METHODS: When the pinprick block level was lower than T10 5 min after intrathecal injection of hyperbaric bupivacaine (13 mg), patients were recruited to the study and randomly allocated to one of the two positions: the Trendelenburg position with hip flexion (hip flexion group, n = 20) and the Trendelenburg position without hip flexion (control group, n = 20). Each assigned position was maintained for 5 min and then patients were returned to the horizontal supine position. Spinal block level was assessed by pinprick, cold sensation, and modified Bromage scale at intervals for the following 150 min.

RESULTS: The maximum level of pinprick and cold sensory block [median (range)] was higher in the hip flexion group [T4 (T8–C6) and T3 (T6–C2)] compared with the control group [T7 (T12–T4) and T5 (T11–T3)] (P < 0.001). The maximum motor blockade median (range) was not different between the two groups being 3 (3–3) in the hip flexion group vs 3 (0–3) in the control group.
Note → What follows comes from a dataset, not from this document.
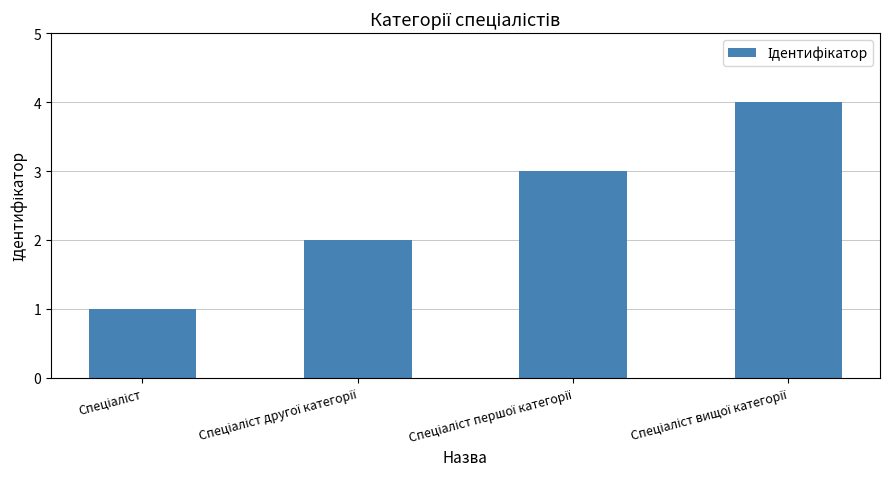

What is the difference between the maximum and minimum values?

3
CONCLUSIONS: When the level of spinal anaesthesia is lower than required, flexion of the hips in the Trendelenburg position may be useful as a strategy attempt to increase the level of the block.

Keywords: anaesthetic techniques, subarachnoid; anaesthetics local, bupivacaine; position, Trendelenburg


{dagger} Presented in part at the International Anesthesia Research Society Annual Meeting, San Francisco, USA, March, 2006.